Uma discussão controversa vem ganhando corpo na Alemanha há anos sobre como lidar com as circuncisões baseadas na religião. No passado, grupos muçulmanos na Alemanha acusaram os críticos da circuncisão por discriminação e paternalismo.
E, na terça-feira, o influente Conselho Central de Judeus do país criticou duramente a decisão como uma “intrusão dramática e sem precedentes sobre o direito de auto-determinação das comunidades religiosas”. Um dia depois, o Concelho Central de Muçulmanos na Alemanha (ZMD) juntou-se ao coro de críticos. “A liberdade religiosa é muito importante em nossa constituição e não pode ser tornar um joguete numa decisão unidimensional que também fortalece ainda mais os preconceitos e clichês existentes em relação a este assunto”, disse o presidente do ZMD Aiman Mayzek.
Ali Demir, presidente da Comunidade Religiosa Islâmica, alertou sobre a criminalização dos pais e médicos. “Este é um procedimento inofensivo, uma tradição que tem milhares de anos de existência e é altamente simbólica”. Ele diz que a decisão é discriminatória e que atrapalhará a integração dos muçulmanos na Alemanha.
Um debate aquecido vem acontecendo nos últimos anos tanto por parte de especialistas legais quanto da comunidade médica em relação à circuncisão. Os médicos até aconselharam seus colegas a assinar contratos com famílias antes de realizar o procedimento para garantir que não sejam processados mais tarde.

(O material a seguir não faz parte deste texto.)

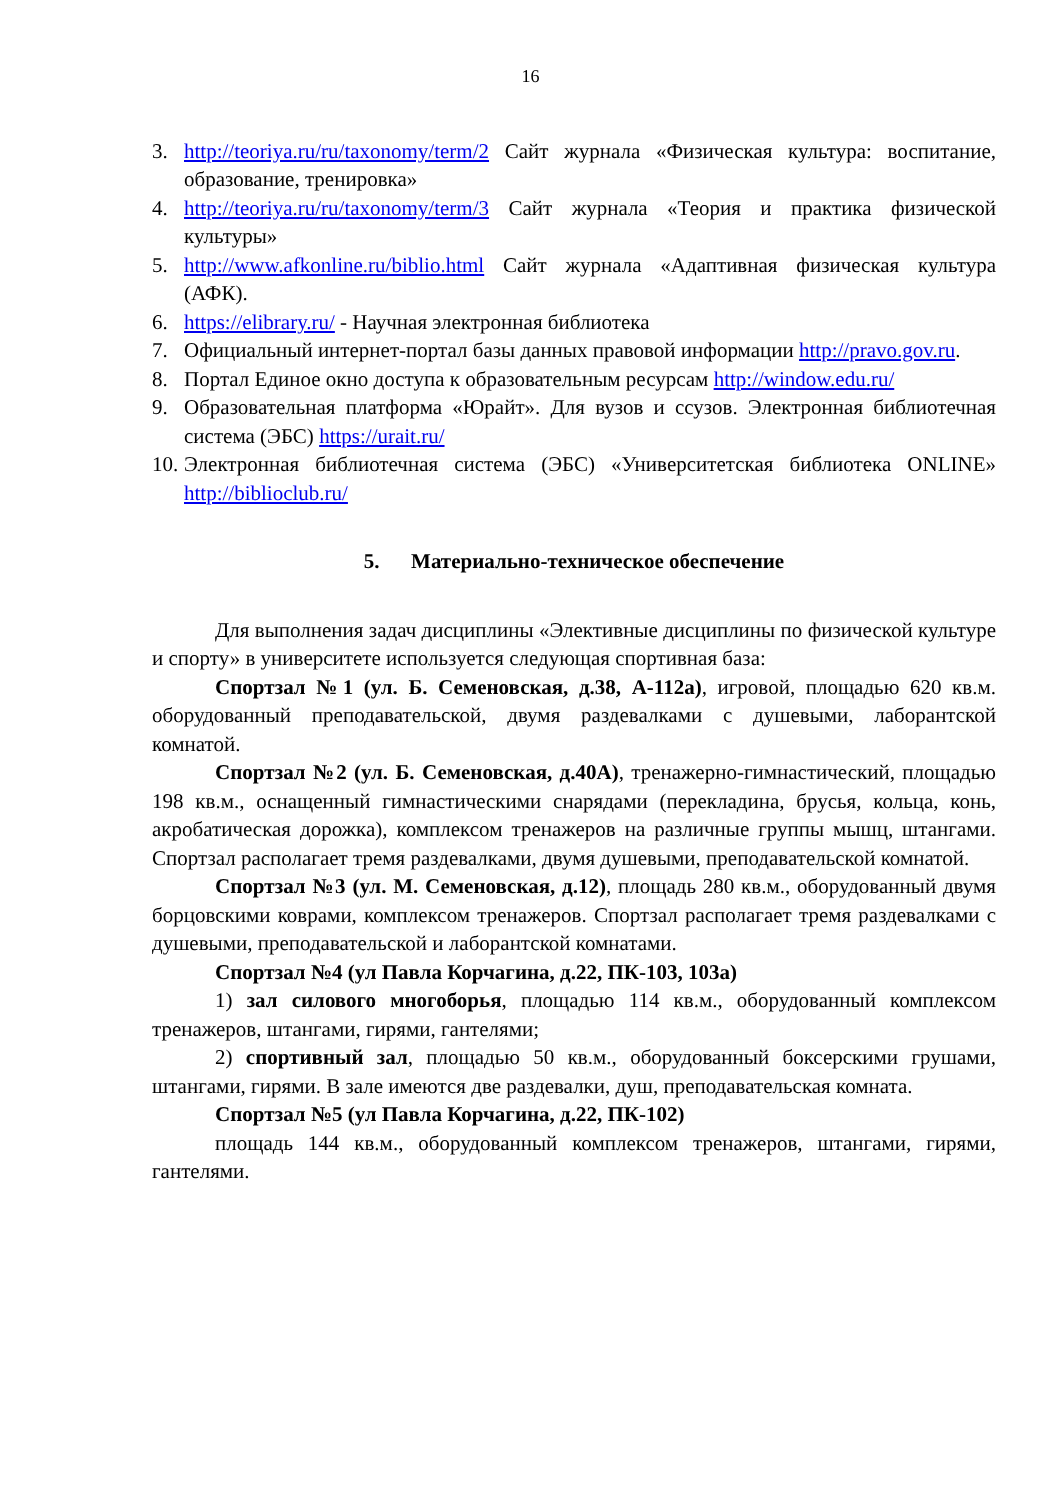16
3. http://teoriya.ru/ru/taxonomy/term/2 Сайт журнала «Физическая культура: воспитание, образование, тренировка»
4. http://teoriya.ru/ru/taxonomy/term/3 Сайт журнала «Теория и практика физической культуры»
5. http://www.afkonline.ru/biblio.html Сайт журнала «Адаптивная физическая культура (АФК).
6. https://elibrary.ru/ - Научная электронная библиотека
7. Официальный интернет-портал базы данных правовой информации http://pravo.gov.ru.
8. Портал Единое окно доступа к образовательным ресурсам http://window.edu.ru/
9. Образовательная платформа «Юрайт». Для вузов и ссузов. Электронная библиотечная система (ЭБС) https://urait.ru/
10. Электронная библиотечная система (ЭБС) «Университетская библиотека ONLINE» http://biblioclub.ru/
5. Материально-техническое обеспечение
Для выполнения задач дисциплины «Элективные дисциплины по физической культуре и спорту» в университете используется следующая спортивная база:
Спортзал №1 (ул. Б. Семеновская, д.38, А-112а), игровой, площадью 620 кв.м. оборудованный преподавательской, двумя раздевалками с душевыми, лаборантской комнатой.
Спортзал №2 (ул. Б. Семеновская, д.40А), тренажерно-гимнастический, площадью 198 кв.м., оснащенный гимнастическими снарядами (перекладина, брусья, кольца, конь, акробатическая дорожка), комплексом тренажеров на различные группы мышц, штангами. Спортзал располагает тремя раздевалками, двумя душевыми, преподавательской комнатой.
Спортзал №3 (ул. М. Семеновская, д.12), площадь 280 кв.м., оборудованный двумя борцовскими коврами, комплексом тренажеров. Спортзал располагает тремя раздевалками с душевыми, преподавательской и лаборантской комнатами.
Спортзал №4 (ул Павла Корчагина, д.22, ПК-103, 103а)
1) зал силового многоборья, площадью 114 кв.м., оборудованный комплексом тренажеров, штангами, гирями, гантелями;
2) спортивный зал, площадью 50 кв.м., оборудованный боксерскими грушами, штангами, гирями. В зале имеются две раздевалки, душ, преподавательская комната.
Спортзал №5 (ул Павла Корчагина, д.22, ПК-102)
площадь 144 кв.м., оборудованный комплексом тренажеров, штангами, гирями, гантелями.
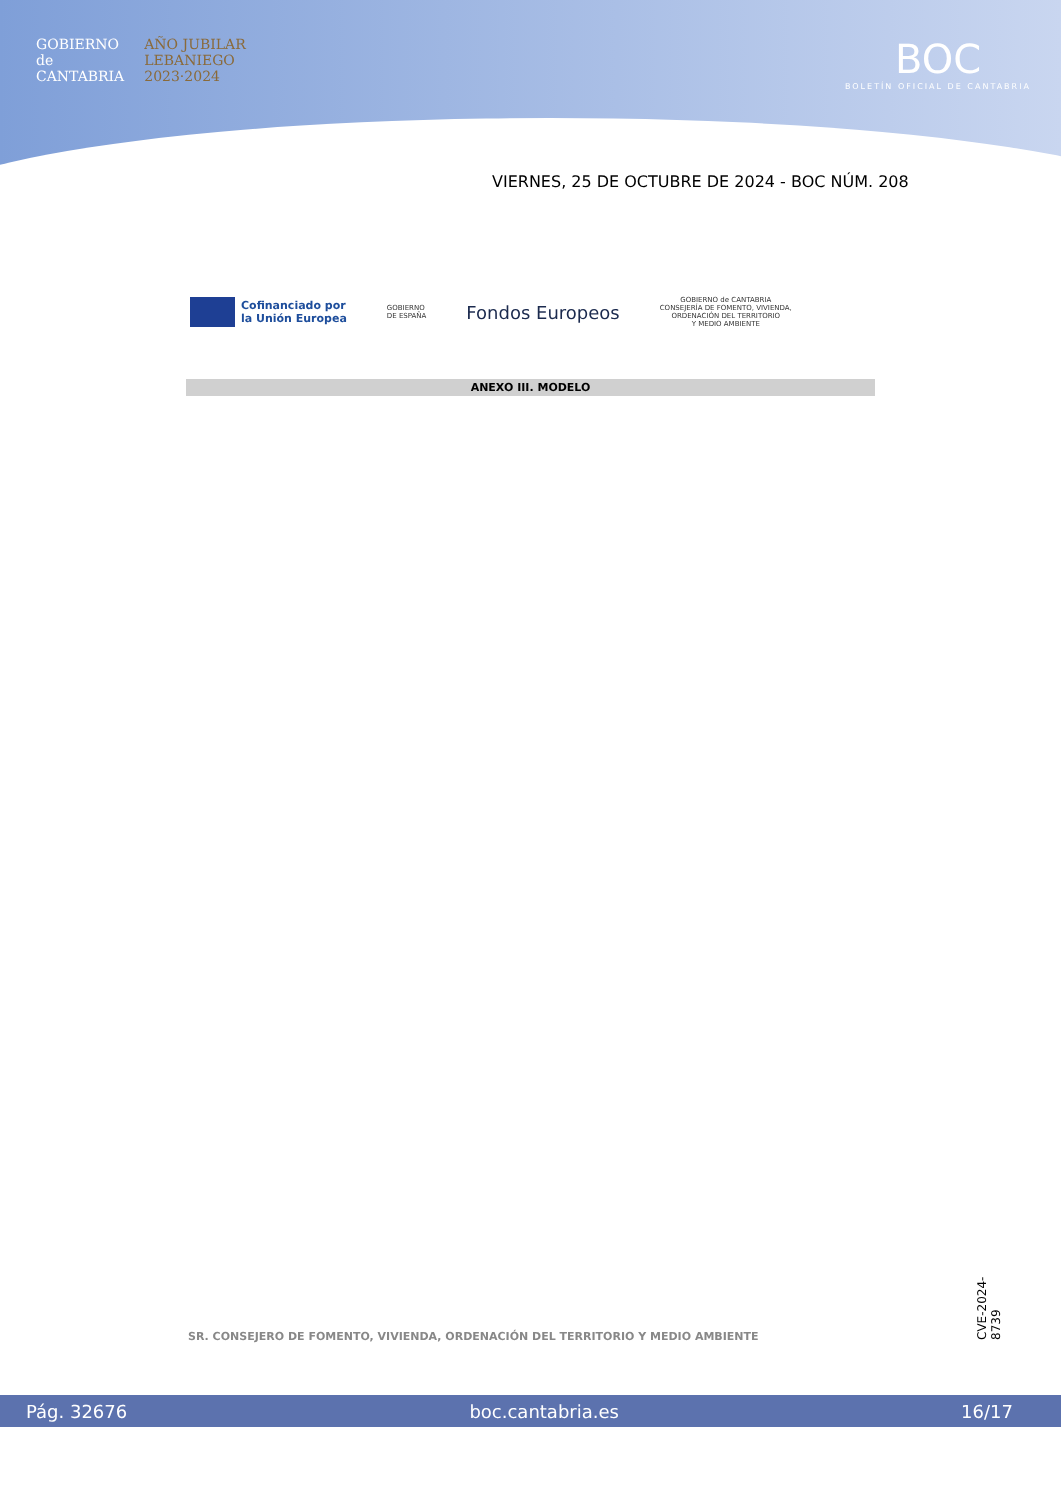GOBIERNO
de
CANTABRIA
AÑO JUBILAR
LEBANIEGO
2023·2024
BOC
BOLETÍN OFICIAL DE CANTABRIA
VIERNES, 25 DE OCTUBRE DE 2024 - BOC NÚM. 208
Cofinanciado por
la Unión Europea
GOBIERNO
DE ESPAÑA
Fondos Europeos
GOBIERNO de CANTABRIA
CONSEJERÍA DE FOMENTO, VIVIENDA,
ORDENACIÓN DEL TERRITORIO
Y MEDIO AMBIENTE
ANEXO III. MODELO
SR. CONSEJERO DE FOMENTO, VIVIENDA, ORDENACIÓN DEL TERRITORIO Y MEDIO AMBIENTE
CVE-2024-8739
Pág. 32676 boc.cantabria.es 16/17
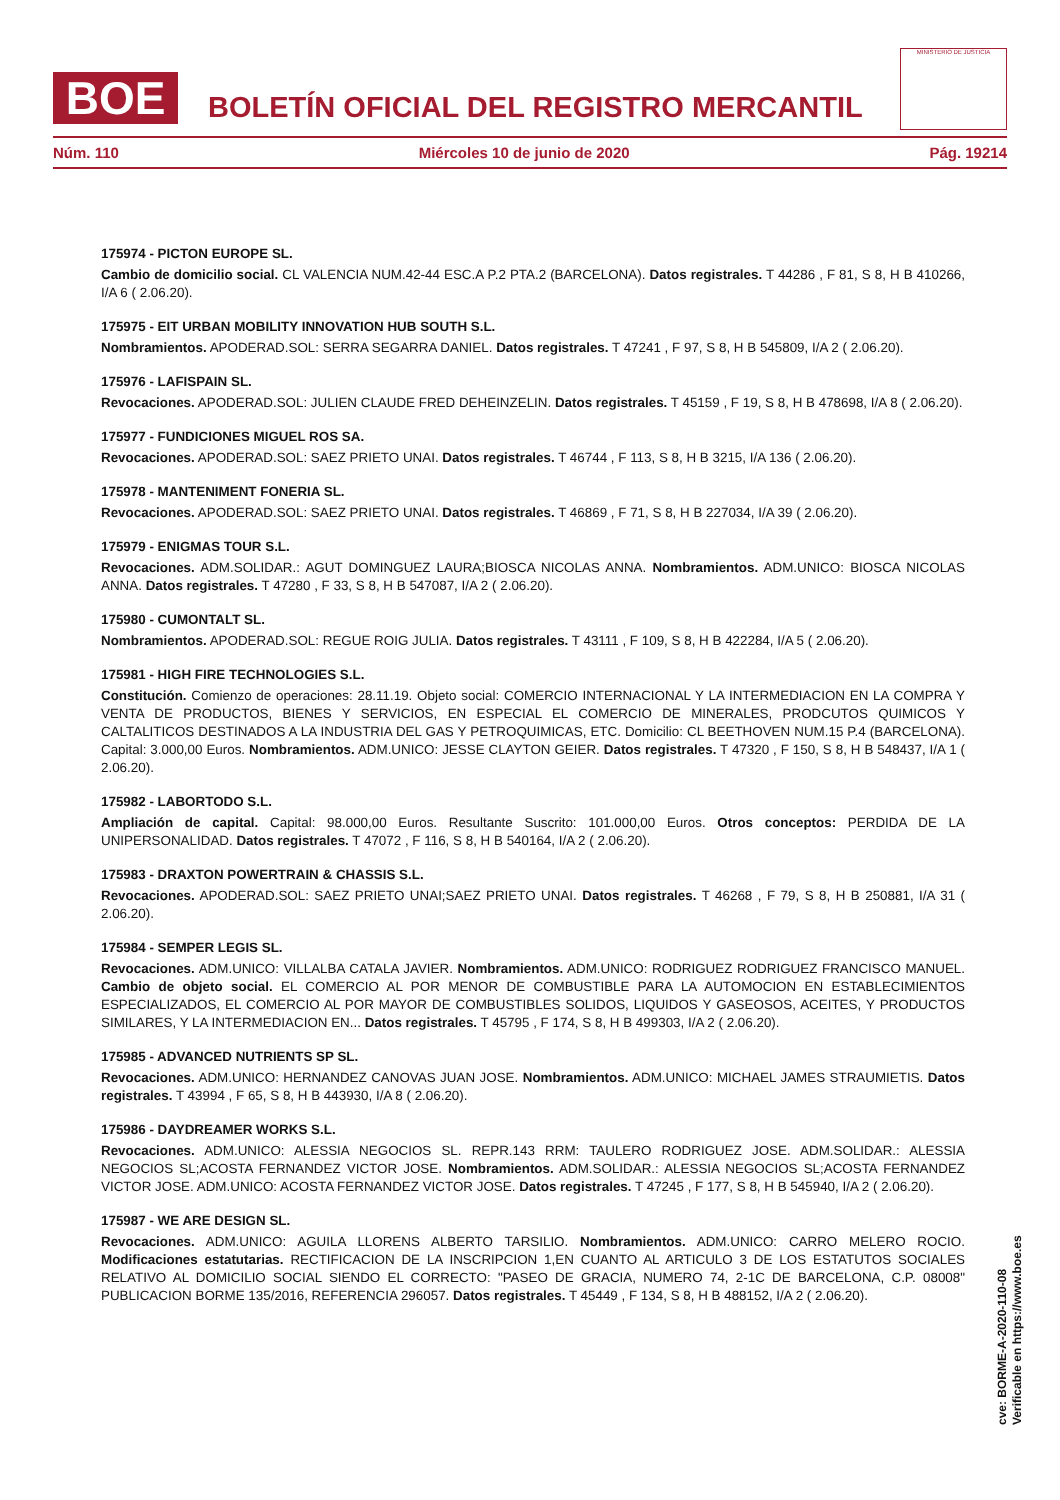BOE
BOLETÍN OFICIAL DEL REGISTRO MERCANTIL
MINISTERIO DE JUSTICIA
Núm. 110 Miércoles 10 de junio de 2020 Pág. 19214
175974 - PICTON EUROPE SL.
Cambio de domicilio social. CL VALENCIA NUM.42-44 ESC.A P.2 PTA.2 (BARCELONA). Datos registrales. T 44286 , F 81, S 8, H B 410266, I/A 6 ( 2.06.20).
175975 - EIT URBAN MOBILITY INNOVATION HUB SOUTH S.L.
Nombramientos. APODERAD.SOL: SERRA SEGARRA DANIEL. Datos registrales. T 47241 , F 97, S 8, H B 545809, I/A 2 ( 2.06.20).
175976 - LAFISPAIN SL.
Revocaciones. APODERAD.SOL: JULIEN CLAUDE FRED DEHEINZELIN. Datos registrales. T 45159 , F 19, S 8, H B 478698, I/A 8 ( 2.06.20).
175977 - FUNDICIONES MIGUEL ROS SA.
Revocaciones. APODERAD.SOL: SAEZ PRIETO UNAI. Datos registrales. T 46744 , F 113, S 8, H B 3215, I/A 136 ( 2.06.20).
175978 - MANTENIMENT FONERIA SL.
Revocaciones. APODERAD.SOL: SAEZ PRIETO UNAI. Datos registrales. T 46869 , F 71, S 8, H B 227034, I/A 39 ( 2.06.20).
175979 - ENIGMAS TOUR S.L.
Revocaciones. ADM.SOLIDAR.: AGUT DOMINGUEZ LAURA;BIOSCA NICOLAS ANNA. Nombramientos. ADM.UNICO: BIOSCA NICOLAS ANNA. Datos registrales. T 47280 , F 33, S 8, H B 547087, I/A 2 ( 2.06.20).
175980 - CUMONTALT SL.
Nombramientos. APODERAD.SOL: REGUE ROIG JULIA. Datos registrales. T 43111 , F 109, S 8, H B 422284, I/A 5 ( 2.06.20).
175981 - HIGH FIRE TECHNOLOGIES S.L.
Constitución. Comienzo de operaciones: 28.11.19. Objeto social: COMERCIO INTERNACIONAL Y LA INTERMEDIACION EN LA COMPRA Y VENTA DE PRODUCTOS, BIENES Y SERVICIOS, EN ESPECIAL EL COMERCIO DE MINERALES, PRODCUTOS QUIMICOS Y CALTALITICOS DESTINADOS A LA INDUSTRIA DEL GAS Y PETROQUIMICAS, ETC. Domicilio: CL BEETHOVEN NUM.15 P.4 (BARCELONA). Capital: 3.000,00 Euros. Nombramientos. ADM.UNICO: JESSE CLAYTON GEIER. Datos registrales. T 47320 , F 150, S 8, H B 548437, I/A 1 ( 2.06.20).
175982 - LABORTODO S.L.
Ampliación de capital. Capital: 98.000,00 Euros. Resultante Suscrito: 101.000,00 Euros. Otros conceptos: PERDIDA DE LA UNIPERSONALIDAD. Datos registrales. T 47072 , F 116, S 8, H B 540164, I/A 2 ( 2.06.20).
175983 - DRAXTON POWERTRAIN & CHASSIS S.L.
Revocaciones. APODERAD.SOL: SAEZ PRIETO UNAI;SAEZ PRIETO UNAI. Datos registrales. T 46268 , F 79, S 8, H B 250881, I/A 31 ( 2.06.20).
175984 - SEMPER LEGIS SL.
Revocaciones. ADM.UNICO: VILLALBA CATALA JAVIER. Nombramientos. ADM.UNICO: RODRIGUEZ RODRIGUEZ FRANCISCO MANUEL. Cambio de objeto social. EL COMERCIO AL POR MENOR DE COMBUSTIBLE PARA LA AUTOMOCION EN ESTABLECIMIENTOS ESPECIALIZADOS, EL COMERCIO AL POR MAYOR DE COMBUSTIBLES SOLIDOS, LIQUIDOS Y GASEOSOS, ACEITES, Y PRODUCTOS SIMILARES, Y LA INTERMEDIACION EN... Datos registrales. T 45795 , F 174, S 8, H B 499303, I/A 2 ( 2.06.20).
175985 - ADVANCED NUTRIENTS SP SL.
Revocaciones. ADM.UNICO: HERNANDEZ CANOVAS JUAN JOSE. Nombramientos. ADM.UNICO: MICHAEL JAMES STRAUMIETIS. Datos registrales. T 43994 , F 65, S 8, H B 443930, I/A 8 ( 2.06.20).
175986 - DAYDREAMER WORKS S.L.
Revocaciones. ADM.UNICO: ALESSIA NEGOCIOS SL. REPR.143 RRM: TAULERO RODRIGUEZ JOSE. ADM.SOLIDAR.: ALESSIA NEGOCIOS SL;ACOSTA FERNANDEZ VICTOR JOSE. Nombramientos. ADM.SOLIDAR.: ALESSIA NEGOCIOS SL;ACOSTA FERNANDEZ VICTOR JOSE. ADM.UNICO: ACOSTA FERNANDEZ VICTOR JOSE. Datos registrales. T 47245 , F 177, S 8, H B 545940, I/A 2 ( 2.06.20).
175987 - WE ARE DESIGN SL.
Revocaciones. ADM.UNICO: AGUILA LLORENS ALBERTO TARSILIO. Nombramientos. ADM.UNICO: CARRO MELERO ROCIO. Modificaciones estatutarias. RECTIFICACION DE LA INSCRIPCION 1,EN CUANTO AL ARTICULO 3 DE LOS ESTATUTOS SOCIALES RELATIVO AL DOMICILIO SOCIAL SIENDO EL CORRECTO: "PASEO DE GRACIA, NUMERO 74, 2-1C DE BARCELONA, C.P. 08008" PUBLICACION BORME 135/2016, REFERENCIA 296057. Datos registrales. T 45449 , F 134, S 8, H B 488152, I/A 2 ( 2.06.20).
cve: BORME-A-2020-110-08
Verificable en https://www.boe.es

Continua incontestável que a circuncisão leva a uma higiene melhor e também pode ajudar a prevenir algumas formas de câncer. Ainda assim, especialistas médicos que foram consultados na apelação disseram ao tribunal que não havia “necessidade de realizar circuncisões na Europa Central como medida de saúde preventiva”. Até do ponto de vista médico, a circuncisão é em grande parte uma questão de crença.
Embora seja comum nos Estados Unidos (onde quase 55% dos meninos são circuncidados), no mundo muçulmano, Israel e outros lugares, a prática é bem menos prevalente na Europa. Na Alemanha, a Pesquisa Alemã de Entrevista e Exame de Saúde para Crianças e Adolescentes (KIGGS) descobriu em seu último estudo de 2007 que 10,9% dos meninos entre 0 e 17 anos haviam passado por circuncisão. No mundo todo, a Organização Mundial de Saúde estima que um terço dos homens sejam circuncidados.
A Alemanha abriga até 4 milhões de muçulmanos e pelo menos 105 mil judeus, e a tradição da circuncisão é comum em ambas as religiões. É improvável que os pais simplesmente abandonem as iniciativas para circuncidar seus filhos por conta da decisão do tribunal.
Em outros momentos do passado, também foram realizados procedimentos legais contra indivíduos que realizaram circuncisões na Alemanha sem serem profissionais médicos. Em 2006, um aposentado turco foi processado e multado em Düsseldorf por realizar circuncisões em meninos. O homem baseou sua defesa no fato de ser respeitado pelas circuncisões que havia feito em seu país de origem. Na Turquia, as circuncisões não precisam ser realizadas por médicos.